My experience as a doctor has led me to understand that emotional well-being is an essential component to health. The perversion of the basically-functional human ape in the process of civilization has led to extraordinary emotional destruction. Thus, the civilized human animal, this ape in a cage, is a suffering creature and is in a severe state of emotional disease.

While modern psychiatry wishes to attribute emotional disease to biochemical imbalances, my observation has taught me that virtually all emotional disorders are a function of caged existence and learned behavior intended to enable one to survive within the cage.

The pursuit of well-being involves getting oneself out of the cage. The emotional responses that we have presently are a function of the zoo and are not compatible with undomesticated life.

To become healthy you must not only think like a wild animal but you must also feel like one. The learned emotional responses that we have developed in our caged existence must be eliminated otherwise we carry the cage around within ourselves.

It is therefore necessary that we have a means to update our learned emotional responses to accomplish this. The second part of Rational-Emotional Updating involves exactly that - an effective means to update your learned emotional behavior.

When I study the emotional distress that individuals suffer from, I observe that either they are truly in a bad situation that they need to get out of and/or they are experiencing a greater degree of discomfort than they need to in their present circumstances. Generally both factors are present.

If their situation is truly causing them pain, then there is generally some best-possible solution to it but they are usually not pursuing it and instead are stuck in some self-destructive loop because of some internal block that they have which they have been unable to overcome.

Typically they are not doing something that they need to do to move forward and the reason that they do not do whatever that may be is because of the emotional pain which they perceive that they would experience if they did do it.

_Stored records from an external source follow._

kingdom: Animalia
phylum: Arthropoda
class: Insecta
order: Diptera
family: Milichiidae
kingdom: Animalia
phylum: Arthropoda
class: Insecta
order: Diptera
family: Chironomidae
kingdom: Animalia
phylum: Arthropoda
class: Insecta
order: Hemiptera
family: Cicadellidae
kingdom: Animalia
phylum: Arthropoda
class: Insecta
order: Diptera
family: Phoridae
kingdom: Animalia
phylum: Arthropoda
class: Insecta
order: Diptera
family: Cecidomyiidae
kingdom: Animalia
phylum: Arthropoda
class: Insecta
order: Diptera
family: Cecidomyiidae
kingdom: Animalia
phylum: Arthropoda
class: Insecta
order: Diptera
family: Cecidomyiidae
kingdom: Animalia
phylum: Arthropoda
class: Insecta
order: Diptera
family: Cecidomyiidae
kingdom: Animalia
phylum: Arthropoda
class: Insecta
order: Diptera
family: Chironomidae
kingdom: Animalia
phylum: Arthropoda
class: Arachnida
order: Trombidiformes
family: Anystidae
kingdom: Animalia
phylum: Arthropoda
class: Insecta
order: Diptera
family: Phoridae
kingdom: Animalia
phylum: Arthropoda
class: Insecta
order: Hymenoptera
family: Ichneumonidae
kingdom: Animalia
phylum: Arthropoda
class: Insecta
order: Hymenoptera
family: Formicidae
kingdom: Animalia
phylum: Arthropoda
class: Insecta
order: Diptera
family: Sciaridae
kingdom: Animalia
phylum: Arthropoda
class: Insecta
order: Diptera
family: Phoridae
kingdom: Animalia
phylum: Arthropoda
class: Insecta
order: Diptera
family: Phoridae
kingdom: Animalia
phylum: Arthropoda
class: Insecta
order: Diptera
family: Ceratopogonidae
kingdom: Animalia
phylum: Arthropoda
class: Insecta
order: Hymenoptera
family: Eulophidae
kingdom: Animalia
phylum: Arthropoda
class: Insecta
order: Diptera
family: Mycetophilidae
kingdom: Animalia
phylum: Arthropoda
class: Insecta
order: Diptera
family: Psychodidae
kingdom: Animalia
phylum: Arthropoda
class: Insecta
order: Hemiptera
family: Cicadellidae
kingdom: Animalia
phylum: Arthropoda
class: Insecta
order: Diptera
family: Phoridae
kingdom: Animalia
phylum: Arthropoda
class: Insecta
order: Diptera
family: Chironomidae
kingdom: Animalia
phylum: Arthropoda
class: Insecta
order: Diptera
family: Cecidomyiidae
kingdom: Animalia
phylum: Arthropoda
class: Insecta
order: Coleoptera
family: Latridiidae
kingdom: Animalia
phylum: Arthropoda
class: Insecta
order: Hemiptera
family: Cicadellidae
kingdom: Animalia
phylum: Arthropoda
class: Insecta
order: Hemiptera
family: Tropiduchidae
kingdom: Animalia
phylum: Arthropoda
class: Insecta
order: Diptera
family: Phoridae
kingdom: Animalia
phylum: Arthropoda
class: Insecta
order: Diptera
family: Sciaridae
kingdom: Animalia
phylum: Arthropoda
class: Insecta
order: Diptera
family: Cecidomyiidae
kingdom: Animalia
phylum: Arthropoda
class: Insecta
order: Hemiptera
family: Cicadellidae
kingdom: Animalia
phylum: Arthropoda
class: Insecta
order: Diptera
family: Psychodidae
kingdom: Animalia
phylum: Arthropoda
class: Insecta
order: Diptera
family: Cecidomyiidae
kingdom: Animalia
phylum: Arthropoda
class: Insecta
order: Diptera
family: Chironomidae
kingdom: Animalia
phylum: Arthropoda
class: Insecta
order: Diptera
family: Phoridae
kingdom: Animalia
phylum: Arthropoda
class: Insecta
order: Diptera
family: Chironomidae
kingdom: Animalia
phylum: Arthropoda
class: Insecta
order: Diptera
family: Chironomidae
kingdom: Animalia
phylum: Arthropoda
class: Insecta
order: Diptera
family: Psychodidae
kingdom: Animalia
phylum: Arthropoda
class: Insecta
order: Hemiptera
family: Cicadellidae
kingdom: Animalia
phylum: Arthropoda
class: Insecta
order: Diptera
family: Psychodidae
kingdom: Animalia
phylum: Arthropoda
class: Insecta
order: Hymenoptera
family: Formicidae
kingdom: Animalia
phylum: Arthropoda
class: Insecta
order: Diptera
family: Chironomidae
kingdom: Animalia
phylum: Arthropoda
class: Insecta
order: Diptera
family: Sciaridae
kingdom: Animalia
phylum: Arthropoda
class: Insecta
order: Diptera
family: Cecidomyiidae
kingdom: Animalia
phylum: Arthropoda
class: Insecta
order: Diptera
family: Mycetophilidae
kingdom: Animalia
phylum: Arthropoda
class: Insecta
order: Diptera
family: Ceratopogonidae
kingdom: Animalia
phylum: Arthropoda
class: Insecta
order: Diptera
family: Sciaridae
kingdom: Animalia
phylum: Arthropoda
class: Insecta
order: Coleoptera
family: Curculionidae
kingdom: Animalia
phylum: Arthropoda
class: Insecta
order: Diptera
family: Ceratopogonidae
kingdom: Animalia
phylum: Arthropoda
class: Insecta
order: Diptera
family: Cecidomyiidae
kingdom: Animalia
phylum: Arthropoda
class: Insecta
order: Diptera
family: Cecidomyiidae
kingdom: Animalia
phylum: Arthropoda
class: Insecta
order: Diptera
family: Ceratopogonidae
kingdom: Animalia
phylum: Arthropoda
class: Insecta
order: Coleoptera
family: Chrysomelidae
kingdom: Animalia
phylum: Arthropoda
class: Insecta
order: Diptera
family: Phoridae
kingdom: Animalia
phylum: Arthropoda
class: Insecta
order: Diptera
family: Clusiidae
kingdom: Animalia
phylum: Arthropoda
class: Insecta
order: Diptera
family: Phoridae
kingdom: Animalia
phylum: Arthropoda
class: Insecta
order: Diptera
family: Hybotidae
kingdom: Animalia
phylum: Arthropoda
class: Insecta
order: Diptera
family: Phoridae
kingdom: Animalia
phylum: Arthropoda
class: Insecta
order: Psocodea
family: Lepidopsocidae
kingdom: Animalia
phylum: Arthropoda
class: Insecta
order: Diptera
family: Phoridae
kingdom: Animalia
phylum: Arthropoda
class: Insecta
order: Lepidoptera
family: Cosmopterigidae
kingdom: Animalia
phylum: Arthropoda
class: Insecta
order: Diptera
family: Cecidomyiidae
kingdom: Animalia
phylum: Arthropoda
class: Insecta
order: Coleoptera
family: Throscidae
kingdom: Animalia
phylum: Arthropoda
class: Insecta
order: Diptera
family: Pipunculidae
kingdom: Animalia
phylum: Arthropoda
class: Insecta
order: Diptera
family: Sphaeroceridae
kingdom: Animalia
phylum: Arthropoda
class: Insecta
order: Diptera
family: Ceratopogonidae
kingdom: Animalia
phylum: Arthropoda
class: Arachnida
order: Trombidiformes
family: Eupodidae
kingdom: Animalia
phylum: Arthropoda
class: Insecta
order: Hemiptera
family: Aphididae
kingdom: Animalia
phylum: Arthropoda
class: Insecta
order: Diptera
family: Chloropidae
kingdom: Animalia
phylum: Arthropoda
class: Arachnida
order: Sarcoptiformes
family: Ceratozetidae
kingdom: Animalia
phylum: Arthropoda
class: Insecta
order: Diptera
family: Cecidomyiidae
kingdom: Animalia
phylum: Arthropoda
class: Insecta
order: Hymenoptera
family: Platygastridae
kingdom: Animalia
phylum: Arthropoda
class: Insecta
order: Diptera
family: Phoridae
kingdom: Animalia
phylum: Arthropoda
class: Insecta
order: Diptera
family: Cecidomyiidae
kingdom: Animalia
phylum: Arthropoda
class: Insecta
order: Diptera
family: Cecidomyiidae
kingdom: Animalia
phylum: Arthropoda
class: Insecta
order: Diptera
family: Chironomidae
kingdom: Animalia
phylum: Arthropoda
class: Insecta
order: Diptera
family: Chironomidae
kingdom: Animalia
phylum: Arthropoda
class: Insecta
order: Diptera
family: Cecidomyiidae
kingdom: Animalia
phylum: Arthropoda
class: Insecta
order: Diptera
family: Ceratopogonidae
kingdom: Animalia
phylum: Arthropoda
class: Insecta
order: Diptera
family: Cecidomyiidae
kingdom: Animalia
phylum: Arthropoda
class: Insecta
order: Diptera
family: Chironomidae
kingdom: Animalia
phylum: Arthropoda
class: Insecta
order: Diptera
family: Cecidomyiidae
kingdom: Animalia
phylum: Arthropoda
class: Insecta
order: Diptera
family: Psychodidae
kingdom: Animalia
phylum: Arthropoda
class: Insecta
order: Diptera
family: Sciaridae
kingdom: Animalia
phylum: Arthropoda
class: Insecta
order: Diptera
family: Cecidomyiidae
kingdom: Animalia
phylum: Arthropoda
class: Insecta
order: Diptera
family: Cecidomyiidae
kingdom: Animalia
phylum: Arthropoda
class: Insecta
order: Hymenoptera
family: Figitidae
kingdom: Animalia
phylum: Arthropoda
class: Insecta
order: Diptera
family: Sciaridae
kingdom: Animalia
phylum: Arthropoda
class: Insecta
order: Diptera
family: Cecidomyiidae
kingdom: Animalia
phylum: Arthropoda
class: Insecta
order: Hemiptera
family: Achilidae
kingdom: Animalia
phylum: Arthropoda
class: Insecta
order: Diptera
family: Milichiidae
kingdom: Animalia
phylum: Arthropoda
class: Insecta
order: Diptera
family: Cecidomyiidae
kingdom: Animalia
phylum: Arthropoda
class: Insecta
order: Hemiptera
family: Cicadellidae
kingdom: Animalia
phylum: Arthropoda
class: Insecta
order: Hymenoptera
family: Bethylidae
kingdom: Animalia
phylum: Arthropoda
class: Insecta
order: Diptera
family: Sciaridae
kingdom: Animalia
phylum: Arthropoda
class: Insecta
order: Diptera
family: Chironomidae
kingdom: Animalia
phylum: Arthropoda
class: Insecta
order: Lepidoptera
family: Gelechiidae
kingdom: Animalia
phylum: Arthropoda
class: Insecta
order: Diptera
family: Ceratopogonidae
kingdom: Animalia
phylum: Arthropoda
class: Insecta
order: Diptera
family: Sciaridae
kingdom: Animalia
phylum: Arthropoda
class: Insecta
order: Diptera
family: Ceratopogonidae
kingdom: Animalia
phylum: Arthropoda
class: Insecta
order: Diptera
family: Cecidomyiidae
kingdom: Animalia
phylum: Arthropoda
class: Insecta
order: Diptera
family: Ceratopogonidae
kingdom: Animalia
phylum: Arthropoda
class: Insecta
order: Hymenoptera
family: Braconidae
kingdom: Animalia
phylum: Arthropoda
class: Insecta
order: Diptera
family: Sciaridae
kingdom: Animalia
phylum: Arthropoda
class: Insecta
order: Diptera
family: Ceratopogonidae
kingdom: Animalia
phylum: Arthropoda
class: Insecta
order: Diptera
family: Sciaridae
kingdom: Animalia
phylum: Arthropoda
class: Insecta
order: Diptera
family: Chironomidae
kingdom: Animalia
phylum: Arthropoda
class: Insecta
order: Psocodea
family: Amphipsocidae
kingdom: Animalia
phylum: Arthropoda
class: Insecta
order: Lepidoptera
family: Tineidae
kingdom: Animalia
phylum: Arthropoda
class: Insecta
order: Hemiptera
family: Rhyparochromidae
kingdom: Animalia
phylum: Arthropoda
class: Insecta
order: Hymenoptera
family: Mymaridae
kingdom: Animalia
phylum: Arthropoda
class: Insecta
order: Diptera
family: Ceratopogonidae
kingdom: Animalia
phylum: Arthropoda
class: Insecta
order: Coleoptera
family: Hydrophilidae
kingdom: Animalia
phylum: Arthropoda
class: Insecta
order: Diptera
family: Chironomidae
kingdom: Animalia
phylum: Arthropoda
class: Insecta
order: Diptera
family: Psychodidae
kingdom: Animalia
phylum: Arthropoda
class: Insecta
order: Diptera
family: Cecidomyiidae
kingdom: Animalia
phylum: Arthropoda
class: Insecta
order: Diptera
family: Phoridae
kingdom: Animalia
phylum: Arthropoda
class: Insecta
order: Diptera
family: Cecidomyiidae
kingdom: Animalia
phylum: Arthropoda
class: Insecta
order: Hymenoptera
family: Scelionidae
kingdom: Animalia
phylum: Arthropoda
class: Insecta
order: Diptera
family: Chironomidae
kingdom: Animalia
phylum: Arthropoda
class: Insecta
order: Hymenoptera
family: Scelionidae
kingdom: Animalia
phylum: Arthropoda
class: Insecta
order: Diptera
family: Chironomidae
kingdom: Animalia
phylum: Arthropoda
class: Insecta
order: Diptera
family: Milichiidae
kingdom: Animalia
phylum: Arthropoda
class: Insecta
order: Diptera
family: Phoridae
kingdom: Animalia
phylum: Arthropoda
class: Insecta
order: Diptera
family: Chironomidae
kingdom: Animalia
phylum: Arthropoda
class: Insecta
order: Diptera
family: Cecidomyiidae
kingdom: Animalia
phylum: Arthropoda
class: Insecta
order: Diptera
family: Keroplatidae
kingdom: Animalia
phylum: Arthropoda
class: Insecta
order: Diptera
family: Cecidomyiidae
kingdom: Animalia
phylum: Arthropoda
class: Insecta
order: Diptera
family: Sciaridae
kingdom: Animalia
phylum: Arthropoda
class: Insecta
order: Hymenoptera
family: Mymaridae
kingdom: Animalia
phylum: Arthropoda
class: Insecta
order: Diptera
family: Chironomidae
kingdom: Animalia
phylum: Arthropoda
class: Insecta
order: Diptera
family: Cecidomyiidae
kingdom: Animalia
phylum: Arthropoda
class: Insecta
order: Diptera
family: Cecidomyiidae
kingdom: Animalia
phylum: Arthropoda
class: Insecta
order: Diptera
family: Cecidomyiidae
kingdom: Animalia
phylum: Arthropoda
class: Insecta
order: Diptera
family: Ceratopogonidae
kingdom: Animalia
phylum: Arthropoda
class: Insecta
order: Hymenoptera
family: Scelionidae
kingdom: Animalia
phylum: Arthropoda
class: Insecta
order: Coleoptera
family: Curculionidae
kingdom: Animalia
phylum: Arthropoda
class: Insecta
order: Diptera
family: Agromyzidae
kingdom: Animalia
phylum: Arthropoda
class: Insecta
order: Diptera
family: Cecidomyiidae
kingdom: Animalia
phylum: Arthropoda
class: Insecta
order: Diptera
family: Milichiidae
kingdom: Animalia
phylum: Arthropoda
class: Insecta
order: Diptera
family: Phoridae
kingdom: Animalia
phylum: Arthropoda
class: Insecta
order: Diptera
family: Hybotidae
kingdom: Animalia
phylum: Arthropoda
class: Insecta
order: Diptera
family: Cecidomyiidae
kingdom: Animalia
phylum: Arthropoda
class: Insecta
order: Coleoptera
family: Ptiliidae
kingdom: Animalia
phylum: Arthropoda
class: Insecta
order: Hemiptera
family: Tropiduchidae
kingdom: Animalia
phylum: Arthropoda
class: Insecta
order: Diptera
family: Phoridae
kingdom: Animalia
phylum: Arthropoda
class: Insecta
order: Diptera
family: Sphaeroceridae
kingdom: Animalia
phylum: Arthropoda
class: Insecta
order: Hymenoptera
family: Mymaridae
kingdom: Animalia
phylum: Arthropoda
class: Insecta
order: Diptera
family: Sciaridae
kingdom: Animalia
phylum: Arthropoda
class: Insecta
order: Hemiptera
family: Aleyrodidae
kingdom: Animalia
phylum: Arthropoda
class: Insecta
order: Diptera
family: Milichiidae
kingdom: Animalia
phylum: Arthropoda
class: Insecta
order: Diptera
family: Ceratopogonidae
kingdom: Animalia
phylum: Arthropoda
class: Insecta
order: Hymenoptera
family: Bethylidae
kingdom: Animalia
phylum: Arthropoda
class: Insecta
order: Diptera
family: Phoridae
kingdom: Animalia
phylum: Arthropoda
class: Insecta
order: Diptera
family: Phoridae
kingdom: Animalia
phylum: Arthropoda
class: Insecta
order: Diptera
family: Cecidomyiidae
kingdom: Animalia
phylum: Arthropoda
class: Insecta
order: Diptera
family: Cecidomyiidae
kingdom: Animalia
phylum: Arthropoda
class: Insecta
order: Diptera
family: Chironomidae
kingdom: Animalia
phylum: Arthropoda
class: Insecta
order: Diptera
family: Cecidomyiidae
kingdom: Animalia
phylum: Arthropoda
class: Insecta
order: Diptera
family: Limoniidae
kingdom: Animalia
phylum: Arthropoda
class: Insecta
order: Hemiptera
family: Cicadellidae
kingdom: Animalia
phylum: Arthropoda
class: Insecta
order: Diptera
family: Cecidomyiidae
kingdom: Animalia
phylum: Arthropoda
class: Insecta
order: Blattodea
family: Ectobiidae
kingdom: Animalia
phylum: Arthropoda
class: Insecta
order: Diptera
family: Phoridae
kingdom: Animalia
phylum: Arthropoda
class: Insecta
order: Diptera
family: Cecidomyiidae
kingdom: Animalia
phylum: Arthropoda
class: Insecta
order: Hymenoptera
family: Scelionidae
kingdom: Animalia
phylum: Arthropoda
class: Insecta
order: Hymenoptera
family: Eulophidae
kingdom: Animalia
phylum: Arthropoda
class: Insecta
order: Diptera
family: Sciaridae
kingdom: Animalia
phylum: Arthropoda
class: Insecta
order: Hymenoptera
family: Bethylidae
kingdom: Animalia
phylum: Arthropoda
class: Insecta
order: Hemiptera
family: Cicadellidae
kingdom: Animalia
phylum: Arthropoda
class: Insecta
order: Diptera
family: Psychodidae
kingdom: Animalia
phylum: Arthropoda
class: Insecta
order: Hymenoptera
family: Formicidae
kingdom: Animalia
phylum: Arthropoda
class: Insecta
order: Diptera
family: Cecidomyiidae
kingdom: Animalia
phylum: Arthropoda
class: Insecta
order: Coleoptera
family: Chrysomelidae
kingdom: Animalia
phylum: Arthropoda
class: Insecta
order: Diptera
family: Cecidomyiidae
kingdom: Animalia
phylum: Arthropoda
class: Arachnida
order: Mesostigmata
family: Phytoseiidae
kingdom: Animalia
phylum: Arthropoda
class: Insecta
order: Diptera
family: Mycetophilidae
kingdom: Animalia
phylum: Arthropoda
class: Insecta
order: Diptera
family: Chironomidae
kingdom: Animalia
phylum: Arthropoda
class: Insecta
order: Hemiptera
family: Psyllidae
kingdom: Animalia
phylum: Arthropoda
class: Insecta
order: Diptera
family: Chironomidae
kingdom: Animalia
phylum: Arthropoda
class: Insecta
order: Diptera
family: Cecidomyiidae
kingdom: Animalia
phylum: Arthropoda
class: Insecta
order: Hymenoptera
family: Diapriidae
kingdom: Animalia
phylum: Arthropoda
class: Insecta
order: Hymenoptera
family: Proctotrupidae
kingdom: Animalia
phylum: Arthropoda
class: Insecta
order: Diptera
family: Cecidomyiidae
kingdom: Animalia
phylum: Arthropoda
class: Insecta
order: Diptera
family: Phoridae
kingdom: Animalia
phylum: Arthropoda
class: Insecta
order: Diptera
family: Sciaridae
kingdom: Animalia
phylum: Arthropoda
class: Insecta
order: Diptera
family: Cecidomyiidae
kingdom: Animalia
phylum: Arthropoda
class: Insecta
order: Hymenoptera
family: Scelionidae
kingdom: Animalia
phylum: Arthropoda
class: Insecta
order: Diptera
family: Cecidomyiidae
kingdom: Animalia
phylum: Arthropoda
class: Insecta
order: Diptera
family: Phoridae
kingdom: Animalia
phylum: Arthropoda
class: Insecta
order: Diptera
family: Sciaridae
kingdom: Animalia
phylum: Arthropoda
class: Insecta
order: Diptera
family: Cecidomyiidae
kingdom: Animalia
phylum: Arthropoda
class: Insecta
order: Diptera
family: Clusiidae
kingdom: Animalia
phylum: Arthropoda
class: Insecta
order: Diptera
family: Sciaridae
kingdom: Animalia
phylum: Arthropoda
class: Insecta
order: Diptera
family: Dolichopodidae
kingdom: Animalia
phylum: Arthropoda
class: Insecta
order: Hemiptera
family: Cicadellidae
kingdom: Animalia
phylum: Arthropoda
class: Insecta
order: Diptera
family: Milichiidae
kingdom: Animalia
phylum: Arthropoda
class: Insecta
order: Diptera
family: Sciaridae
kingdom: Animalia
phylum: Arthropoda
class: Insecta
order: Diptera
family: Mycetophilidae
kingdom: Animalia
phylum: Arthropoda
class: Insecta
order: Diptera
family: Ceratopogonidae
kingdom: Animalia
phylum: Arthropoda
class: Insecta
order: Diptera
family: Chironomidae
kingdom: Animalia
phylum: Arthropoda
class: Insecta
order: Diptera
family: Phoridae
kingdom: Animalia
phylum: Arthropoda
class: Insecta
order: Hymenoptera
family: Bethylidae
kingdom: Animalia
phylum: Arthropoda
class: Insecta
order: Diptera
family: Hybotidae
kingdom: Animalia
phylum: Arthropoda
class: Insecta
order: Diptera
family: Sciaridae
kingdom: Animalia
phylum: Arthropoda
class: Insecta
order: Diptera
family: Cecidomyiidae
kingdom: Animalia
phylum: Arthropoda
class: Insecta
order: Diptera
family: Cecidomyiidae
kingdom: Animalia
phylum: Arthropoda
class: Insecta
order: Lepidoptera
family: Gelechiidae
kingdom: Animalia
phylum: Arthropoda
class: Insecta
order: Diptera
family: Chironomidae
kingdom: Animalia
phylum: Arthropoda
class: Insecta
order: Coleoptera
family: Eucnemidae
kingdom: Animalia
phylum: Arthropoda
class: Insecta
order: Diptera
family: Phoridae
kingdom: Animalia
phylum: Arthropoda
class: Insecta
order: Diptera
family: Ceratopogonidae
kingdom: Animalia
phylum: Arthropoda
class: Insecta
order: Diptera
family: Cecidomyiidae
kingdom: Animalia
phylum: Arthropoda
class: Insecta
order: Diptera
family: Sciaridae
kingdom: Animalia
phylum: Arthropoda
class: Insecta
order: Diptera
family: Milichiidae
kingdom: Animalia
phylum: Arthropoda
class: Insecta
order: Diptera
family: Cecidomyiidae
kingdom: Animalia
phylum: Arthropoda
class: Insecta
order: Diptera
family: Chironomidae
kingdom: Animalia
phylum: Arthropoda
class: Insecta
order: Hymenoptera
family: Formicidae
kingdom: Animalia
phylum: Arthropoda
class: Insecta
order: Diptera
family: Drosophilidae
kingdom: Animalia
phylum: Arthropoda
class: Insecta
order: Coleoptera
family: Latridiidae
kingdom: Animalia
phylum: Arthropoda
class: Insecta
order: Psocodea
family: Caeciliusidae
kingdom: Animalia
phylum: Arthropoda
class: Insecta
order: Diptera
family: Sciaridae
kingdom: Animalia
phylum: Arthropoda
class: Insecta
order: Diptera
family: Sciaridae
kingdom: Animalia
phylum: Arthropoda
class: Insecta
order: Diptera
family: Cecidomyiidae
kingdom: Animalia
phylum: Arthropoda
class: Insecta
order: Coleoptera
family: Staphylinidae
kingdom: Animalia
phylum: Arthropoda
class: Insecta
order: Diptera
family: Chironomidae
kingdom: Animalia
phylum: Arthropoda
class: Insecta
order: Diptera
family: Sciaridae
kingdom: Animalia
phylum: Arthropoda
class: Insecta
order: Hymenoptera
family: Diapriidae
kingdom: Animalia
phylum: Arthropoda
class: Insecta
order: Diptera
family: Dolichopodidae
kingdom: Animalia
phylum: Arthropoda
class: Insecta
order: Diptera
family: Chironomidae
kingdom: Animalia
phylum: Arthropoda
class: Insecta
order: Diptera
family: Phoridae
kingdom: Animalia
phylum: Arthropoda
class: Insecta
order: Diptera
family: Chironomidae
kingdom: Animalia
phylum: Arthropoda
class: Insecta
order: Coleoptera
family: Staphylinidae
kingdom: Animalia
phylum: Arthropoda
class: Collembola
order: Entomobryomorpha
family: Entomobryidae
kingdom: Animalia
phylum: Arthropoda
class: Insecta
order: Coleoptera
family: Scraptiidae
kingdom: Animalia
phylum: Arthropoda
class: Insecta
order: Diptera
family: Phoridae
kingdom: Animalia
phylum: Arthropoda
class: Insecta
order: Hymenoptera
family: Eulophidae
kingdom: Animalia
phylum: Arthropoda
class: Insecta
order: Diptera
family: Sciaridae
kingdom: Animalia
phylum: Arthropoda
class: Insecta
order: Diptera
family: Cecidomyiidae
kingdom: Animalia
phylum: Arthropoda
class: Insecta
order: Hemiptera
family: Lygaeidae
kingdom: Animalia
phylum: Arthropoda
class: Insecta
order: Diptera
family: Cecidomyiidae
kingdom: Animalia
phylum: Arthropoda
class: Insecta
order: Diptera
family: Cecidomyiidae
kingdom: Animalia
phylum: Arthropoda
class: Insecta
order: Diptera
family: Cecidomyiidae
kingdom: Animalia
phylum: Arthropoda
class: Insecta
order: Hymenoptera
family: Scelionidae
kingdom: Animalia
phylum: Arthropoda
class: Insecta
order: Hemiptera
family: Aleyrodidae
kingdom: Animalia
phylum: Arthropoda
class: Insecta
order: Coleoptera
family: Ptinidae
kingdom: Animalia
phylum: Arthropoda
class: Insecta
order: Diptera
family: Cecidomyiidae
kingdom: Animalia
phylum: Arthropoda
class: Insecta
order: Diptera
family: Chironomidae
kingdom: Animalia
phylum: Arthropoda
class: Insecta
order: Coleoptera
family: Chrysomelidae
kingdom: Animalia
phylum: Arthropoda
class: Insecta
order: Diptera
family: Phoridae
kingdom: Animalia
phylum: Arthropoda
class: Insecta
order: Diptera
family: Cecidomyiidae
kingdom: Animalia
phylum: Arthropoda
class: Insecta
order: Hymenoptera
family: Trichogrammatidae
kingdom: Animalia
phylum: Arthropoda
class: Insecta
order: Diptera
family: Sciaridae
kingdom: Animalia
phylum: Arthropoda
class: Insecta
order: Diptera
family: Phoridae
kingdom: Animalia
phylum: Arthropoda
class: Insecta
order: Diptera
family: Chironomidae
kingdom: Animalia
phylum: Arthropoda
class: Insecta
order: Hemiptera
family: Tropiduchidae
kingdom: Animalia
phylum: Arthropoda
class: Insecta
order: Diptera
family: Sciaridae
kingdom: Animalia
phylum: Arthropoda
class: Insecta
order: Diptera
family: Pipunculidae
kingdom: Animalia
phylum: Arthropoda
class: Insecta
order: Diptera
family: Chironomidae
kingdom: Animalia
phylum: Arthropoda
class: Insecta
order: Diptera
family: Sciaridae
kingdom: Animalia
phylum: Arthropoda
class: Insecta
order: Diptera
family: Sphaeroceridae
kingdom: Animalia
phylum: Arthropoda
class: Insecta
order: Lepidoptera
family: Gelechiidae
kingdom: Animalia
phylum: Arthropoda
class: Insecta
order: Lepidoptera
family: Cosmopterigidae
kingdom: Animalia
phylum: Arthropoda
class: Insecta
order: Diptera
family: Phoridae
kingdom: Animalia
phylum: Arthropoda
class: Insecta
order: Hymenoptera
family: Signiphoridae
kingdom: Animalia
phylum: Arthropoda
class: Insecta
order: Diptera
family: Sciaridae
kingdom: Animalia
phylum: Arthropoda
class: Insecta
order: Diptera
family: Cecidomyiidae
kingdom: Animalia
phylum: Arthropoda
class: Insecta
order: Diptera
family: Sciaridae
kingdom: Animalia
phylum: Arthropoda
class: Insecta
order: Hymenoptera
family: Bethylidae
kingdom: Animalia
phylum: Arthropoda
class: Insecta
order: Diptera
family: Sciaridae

If they were to analyze this discomfort, they would discover that they should not logically have to feel so uncomfortable in the situation that they are avoiding but unfortunately they would in fact feel this pain if they put themselves into that situation. Therefore, they stay in bad situations in order to avoid pain that they recognize to be illogical but real nonetheless.

If, on the other hand, their emotional distress is due to exaggerated discomfort experienced in situations, either they have responded in such a manner for so long that they do not even recognize that their response does not make sense or, if they do, they have no idea what they could do in order to feel differently.

Animals do not like pain. Human animals go to the doctor in order to get rid of present pain or avoid future pain, and generally more the former than the latter. I do not recall a single patient who ever came to see me because they felt too comfortable. Therefore, the elimination of discomfort is the focus of my attention as a doctor.

Since I came to appreciate that a tremendous amount of the discomfort that I dealt with as a physician was directly or indirectly related to emotional discomfort and since my basic medical training taught me little of use to address this problem, I learned and developed an effective method myself to deal with this issue.